• **WORK TO BE COMPLETED**
Your job is to copy the lines from the material that include "Bali".

• **DATASET EXTRACT**

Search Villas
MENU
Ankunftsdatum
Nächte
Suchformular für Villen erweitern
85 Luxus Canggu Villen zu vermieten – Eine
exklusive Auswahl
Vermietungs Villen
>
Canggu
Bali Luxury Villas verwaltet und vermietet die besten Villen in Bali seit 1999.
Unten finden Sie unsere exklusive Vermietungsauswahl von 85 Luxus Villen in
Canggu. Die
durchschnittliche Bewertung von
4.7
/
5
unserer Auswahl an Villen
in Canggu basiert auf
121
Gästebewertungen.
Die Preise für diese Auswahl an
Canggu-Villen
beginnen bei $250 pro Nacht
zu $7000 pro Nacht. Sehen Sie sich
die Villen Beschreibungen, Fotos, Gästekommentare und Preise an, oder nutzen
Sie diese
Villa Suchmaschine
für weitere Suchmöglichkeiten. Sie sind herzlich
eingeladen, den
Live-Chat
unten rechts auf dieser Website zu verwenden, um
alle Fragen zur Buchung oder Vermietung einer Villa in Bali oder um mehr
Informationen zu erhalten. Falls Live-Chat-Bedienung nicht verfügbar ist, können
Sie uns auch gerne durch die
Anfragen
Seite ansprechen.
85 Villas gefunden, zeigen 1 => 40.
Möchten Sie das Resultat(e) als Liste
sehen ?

• **EXERCISE RESULT**
Bali Luxury Villas verwaltet und vermietet die besten Villen in Bali seit 1999.
alle Fragen zur Buchung oder Vermietung einer Villa in Bali oder um mehr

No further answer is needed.